参考文章 >>
函数式编程(一) lambda、FunctionalInterface、Method Reference
Stream是Java8最大的亮点,它是对集合对象功能的增强,专注于对集合对象进行各种高效的数据处理,Stream API借助于lambda表达式极大的提高了编程效率及程序的可读性,同时Stream提供串行和并行两种模式进行汇聚操作,并行模式可以充分利用多核处理器的优势。结合lambda表达式及Stream API可以很方便的编写高性能并发程序。
在操作数据库时,SQL语句强大的语义表达使得对数据库的操作非常简单,而Stream的出现使得编写高可读性及高效的集合处理代码变得容易。
本篇博客关注于Stream与Collector的基本概念、组成及方法介绍,对其源码分析请见链接。
class Student{
String name;
int age;
int score;
public Student(String name, int age, int score) {
super();
this.name = name;
this.age = age;
this.score = score;
}
@Override
public String toString() {
return "Student [name=" + name + ", age=" + age + ", score=" + score + "]";
}
}
数据源:
List<Student> list = Arrays.asList(new Student("wang", 20, 90),
new Student("zhao", 30, 80), new Student("li", 25, 99),
new Student("sun", 20, 80), new Student("zhou", 30, 70));
需求:
将学生列表中筛选出成绩大于等于80分的学生,然后按照学生年龄分组,Map的key为学生年龄,value为学生名字列表。

数据部分 >>
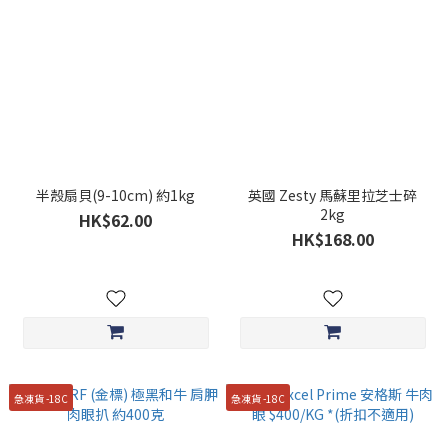
半殼扇貝(9-10cm) 約1kg
英國 Zesty 馬蘇里拉芝士碎
2kg
HK$62.00
HK$168.00
急凍貨 -18C
急凍貨 -18C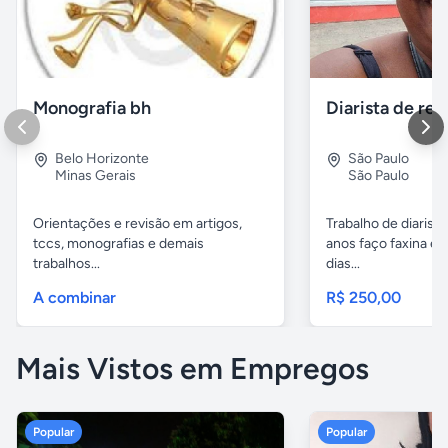
Monografia bh
Belo Horizonte
São Paulo
Minas Gerais
São Paulo
Orientações e revisão em artigos,
Trabalho de diarista
tccs, monografias e demais
anos faço faxina em
trabalhos...
dias...
A combinar
R$ 250,00
Mais Vistos em Empregos
Popular
Popular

必做任务 >>
1 - 按参考文章的说法,Stream 提供哪两种模式来做汇聚操作?
2 - 把参考文章里从“函数式编程(一) lambda、FunctionalInterface、Method Reference”开始、到“介绍,对其源码分析请见链接。”为止(两头都算)的文字一字不改地抄下来。

各题答案 >>
1 - 串行和并行两种模式。

2 -
函数式编程(一) lambda、FunctionalInterface、Method Reference
Stream是Java8最大的亮点,它是对集合对象功能的增强,专注于对集合对象进行各种高效的数据处理,Stream API借助于lambda表达式极大的提高了编程效率及程序的可读性,同时Stream提供串行和并行两种模式进行汇聚操作,并行模式可以充分利用多核处理器的优势。结合lambda表达式及Stream API可以很方便的编写高性能并发程序。
在操作数据库时,SQL语句强大的语义表达使得对数据库的操作非常简单,而Stream的出现使得编写高可读性及高效的集合处理代码变得容易。
本篇博客关注于Stream与Collector的基本概念、组成及方法介绍,对其源码分析请见链接。